Poland’s president on Wednesday swore in Donald Tusk as the new pro-EU prime minister, putting an end to eight years of right-wing populist rule.
The ministers of the new administration were successively sworn in by the conservative head of state, who is allied with the previous government of the Law and Justice (PiS) party.
Tusk, who previously served as prime minister in 2007-2014, has pledged to restore Poland’s position in the European Union after rule-of-law infringements strained Warsaw ties with Brussels.
The former European Council president has also said that help for war-torn Ukraine would be a priority of his government.

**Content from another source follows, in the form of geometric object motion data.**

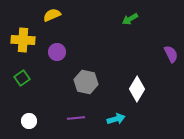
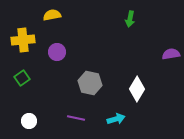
yellow semicircle: rotated 12 degrees clockwise
green arrow: rotated 49 degrees counterclockwise
yellow cross: rotated 10 degrees counterclockwise
purple semicircle: rotated 72 degrees counterclockwise
gray hexagon: moved 4 px right, 1 px down
purple line: rotated 18 degrees clockwise
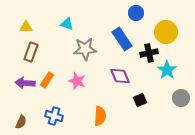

Tusk’s cabinet includes Radoslaw Sikorski as foreign minister — a job he has held in the past — as well as former ombudsman Adam Bodnar as justice minister.
The PiS won the most seats in October’s general election but failed to find viable coalition partners and secure backing for their minority government on Monday.
While Tusk’s Civic Coalition came second in the ballot, it forged an alliance with two smaller pro-EU opposition political groups, the Third Way and Left, with enough votes to oust PiS from power.
The new government will likely face daily battles with PiS lawmakers. The party still has allies in the presidency, the central bank and the supreme court, as well as in several important judicial and financial state institutions.
Polish President Andrzej Duda, whose term ends in 2025, could use blocking tactics between now and then to veto legislation.